═════ DATA FOR REVIEW ═════
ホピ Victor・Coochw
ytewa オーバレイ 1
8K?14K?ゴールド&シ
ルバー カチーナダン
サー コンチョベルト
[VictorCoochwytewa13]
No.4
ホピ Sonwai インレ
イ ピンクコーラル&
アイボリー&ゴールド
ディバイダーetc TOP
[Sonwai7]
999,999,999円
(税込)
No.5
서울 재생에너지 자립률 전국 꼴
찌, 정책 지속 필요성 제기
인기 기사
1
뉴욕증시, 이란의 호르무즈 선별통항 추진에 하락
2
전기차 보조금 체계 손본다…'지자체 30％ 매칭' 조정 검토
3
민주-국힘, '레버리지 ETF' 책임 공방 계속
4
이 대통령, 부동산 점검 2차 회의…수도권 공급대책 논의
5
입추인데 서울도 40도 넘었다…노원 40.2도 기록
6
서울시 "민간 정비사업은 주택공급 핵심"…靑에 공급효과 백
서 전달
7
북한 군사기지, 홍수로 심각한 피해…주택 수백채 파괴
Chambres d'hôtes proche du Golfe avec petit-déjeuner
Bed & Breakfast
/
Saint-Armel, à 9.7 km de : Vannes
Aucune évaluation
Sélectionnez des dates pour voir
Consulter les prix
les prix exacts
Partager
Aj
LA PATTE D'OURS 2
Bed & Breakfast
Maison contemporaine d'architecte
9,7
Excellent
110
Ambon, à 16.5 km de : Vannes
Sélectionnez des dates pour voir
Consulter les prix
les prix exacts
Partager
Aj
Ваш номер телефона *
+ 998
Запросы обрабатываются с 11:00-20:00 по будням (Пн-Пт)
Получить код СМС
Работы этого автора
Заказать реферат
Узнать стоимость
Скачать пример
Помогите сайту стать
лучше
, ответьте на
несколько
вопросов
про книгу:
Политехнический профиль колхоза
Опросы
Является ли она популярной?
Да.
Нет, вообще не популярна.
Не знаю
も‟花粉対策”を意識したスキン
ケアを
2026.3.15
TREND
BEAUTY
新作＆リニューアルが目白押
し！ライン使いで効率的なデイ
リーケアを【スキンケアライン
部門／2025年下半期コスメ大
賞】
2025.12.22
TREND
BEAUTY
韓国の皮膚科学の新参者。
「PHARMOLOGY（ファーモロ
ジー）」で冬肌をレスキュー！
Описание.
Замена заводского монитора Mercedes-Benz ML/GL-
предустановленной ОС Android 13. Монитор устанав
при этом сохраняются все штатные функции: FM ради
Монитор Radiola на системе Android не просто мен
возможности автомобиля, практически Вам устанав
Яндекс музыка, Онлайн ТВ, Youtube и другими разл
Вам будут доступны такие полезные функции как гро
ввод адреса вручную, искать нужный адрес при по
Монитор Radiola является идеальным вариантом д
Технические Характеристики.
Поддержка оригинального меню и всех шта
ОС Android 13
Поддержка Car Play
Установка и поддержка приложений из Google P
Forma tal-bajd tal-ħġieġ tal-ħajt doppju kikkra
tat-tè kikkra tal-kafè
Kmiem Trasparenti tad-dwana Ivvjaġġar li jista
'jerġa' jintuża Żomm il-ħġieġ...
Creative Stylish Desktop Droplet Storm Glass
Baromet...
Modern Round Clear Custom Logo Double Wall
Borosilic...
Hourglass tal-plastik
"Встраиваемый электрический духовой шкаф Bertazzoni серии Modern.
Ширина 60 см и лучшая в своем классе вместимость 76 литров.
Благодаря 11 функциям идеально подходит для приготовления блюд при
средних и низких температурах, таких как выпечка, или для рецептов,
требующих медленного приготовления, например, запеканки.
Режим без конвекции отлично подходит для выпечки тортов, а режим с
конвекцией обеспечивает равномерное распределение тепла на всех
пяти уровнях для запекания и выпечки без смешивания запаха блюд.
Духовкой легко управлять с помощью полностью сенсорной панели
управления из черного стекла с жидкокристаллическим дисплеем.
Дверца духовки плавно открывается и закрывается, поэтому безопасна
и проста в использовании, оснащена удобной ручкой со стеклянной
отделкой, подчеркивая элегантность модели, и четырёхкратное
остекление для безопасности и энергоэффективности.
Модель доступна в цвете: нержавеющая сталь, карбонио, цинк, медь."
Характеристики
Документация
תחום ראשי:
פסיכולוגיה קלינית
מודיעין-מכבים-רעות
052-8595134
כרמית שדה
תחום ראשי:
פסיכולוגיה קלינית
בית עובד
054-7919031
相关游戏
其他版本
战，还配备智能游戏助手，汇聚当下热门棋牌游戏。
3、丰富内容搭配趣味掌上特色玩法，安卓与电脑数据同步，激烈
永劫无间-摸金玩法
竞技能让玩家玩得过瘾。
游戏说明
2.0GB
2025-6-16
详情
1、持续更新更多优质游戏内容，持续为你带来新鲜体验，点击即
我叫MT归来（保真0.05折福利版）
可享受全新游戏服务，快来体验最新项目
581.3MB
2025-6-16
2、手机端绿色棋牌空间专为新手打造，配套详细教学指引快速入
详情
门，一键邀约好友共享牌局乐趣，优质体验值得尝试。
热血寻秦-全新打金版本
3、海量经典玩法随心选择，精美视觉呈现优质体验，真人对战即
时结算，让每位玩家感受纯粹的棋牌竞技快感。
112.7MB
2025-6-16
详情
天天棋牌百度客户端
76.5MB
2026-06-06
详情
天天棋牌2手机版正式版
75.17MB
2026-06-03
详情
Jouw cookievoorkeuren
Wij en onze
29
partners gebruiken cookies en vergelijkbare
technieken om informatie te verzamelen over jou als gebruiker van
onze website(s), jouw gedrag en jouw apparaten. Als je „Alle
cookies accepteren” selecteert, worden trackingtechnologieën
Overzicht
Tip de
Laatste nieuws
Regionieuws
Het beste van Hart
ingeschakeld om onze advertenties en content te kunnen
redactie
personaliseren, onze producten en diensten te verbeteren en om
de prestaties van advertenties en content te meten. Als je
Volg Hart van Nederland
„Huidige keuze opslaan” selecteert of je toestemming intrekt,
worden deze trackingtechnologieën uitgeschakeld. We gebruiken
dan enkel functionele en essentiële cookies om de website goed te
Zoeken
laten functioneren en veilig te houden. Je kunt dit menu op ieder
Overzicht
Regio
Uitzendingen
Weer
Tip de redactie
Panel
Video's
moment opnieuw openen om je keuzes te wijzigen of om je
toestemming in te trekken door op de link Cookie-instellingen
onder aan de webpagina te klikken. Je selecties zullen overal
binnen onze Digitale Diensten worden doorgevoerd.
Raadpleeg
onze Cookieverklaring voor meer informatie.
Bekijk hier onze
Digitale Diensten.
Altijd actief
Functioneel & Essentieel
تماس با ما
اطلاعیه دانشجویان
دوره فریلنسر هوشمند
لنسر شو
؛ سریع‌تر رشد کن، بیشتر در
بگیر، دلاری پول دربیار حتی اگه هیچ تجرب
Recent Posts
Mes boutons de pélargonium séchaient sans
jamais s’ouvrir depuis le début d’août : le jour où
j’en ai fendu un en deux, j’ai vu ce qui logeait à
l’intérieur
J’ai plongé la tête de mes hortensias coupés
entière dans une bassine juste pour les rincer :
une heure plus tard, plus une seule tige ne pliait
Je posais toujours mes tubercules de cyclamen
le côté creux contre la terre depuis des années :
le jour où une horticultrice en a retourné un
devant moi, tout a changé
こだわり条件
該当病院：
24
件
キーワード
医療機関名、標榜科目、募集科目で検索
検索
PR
═════
• _HOW TO COMPLETE THIS TASK_: Only one stretch of the records above is wanted: the lines between the one holding "ingeschakeld om onze" and the one holding "l’intérieur", inclusive, reproduced exactly.

• _EXERCISE RESULT_:
ingeschakeld om onze advertenties en content te kunnen
redactie
personaliseren, onze producten en diensten te verbeteren en om
de prestaties van advertenties en content te meten. Als je
Volg Hart van Nederland
„Huidige keuze opslaan” selecteert of je toestemming intrekt,
worden deze trackingtechnologieën uitgeschakeld. We gebruiken
dan enkel functionele en essentiële cookies om de website goed te
Zoeken
laten functioneren en veilig te houden. Je kunt dit menu op ieder
Overzicht
Regio
Uitzendingen
Weer
Tip de redactie
Panel
Video's
moment opnieuw openen om je keuzes te wijzigen of om je
toestemming in te trekken door op de link Cookie-instellingen
onder aan de webpagina te klikken. Je selecties zullen overal
binnen onze Digitale Diensten worden doorgevoerd.
Raadpleeg
onze Cookieverklaring voor meer informatie.
Bekijk hier onze
Digitale Diensten.
Altijd actief
Functioneel & Essentieel
تماس با ما
اطلاعیه دانشجویان
دوره فریلنسر هوشمند
لنسر شو
؛ سریع‌تر رشد کن، بیشتر در
بگیر، دلاری پول دربیار حتی اگه هیچ تجرب
Recent Posts
Mes boutons de pélargonium séchaient sans
jamais s’ouvrir depuis le début d’août : le jour où
j’en ai fendu un en deux, j’ai vu ce qui logeait à
l’intérieur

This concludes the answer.